== Segment start ==

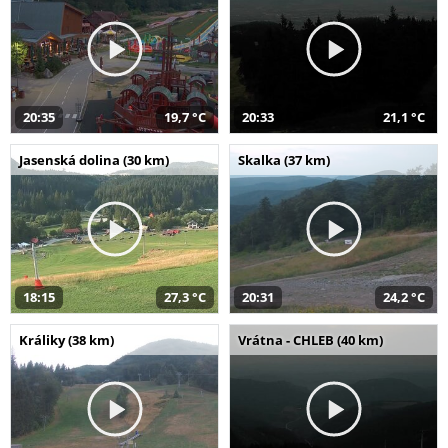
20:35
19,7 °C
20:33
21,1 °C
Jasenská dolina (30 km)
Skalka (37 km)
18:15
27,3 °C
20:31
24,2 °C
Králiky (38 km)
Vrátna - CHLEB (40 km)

== Segment end ==
== Segment start ==

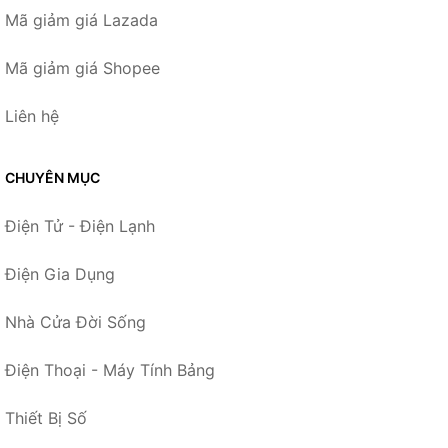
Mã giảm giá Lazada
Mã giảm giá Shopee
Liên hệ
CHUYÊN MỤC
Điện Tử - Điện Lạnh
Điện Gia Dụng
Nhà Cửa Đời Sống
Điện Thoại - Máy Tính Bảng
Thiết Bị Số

== Segment end ==
== Segment start ==

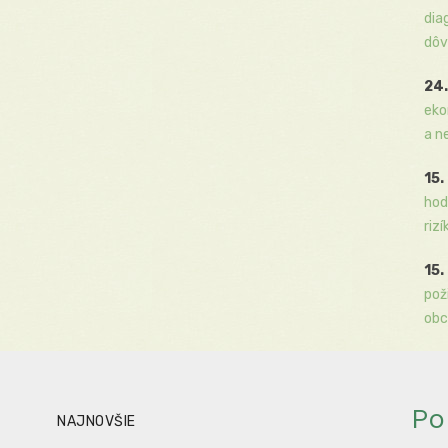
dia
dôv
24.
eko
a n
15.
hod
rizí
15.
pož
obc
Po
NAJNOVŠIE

== Segment end ==

- _REQUIREMENT_
Go through the listing above and find each line that contains "giảm", then copy it.

- _YOUR RESPONSE_
Mã giảm giá Lazada
Mã giảm giá Shopee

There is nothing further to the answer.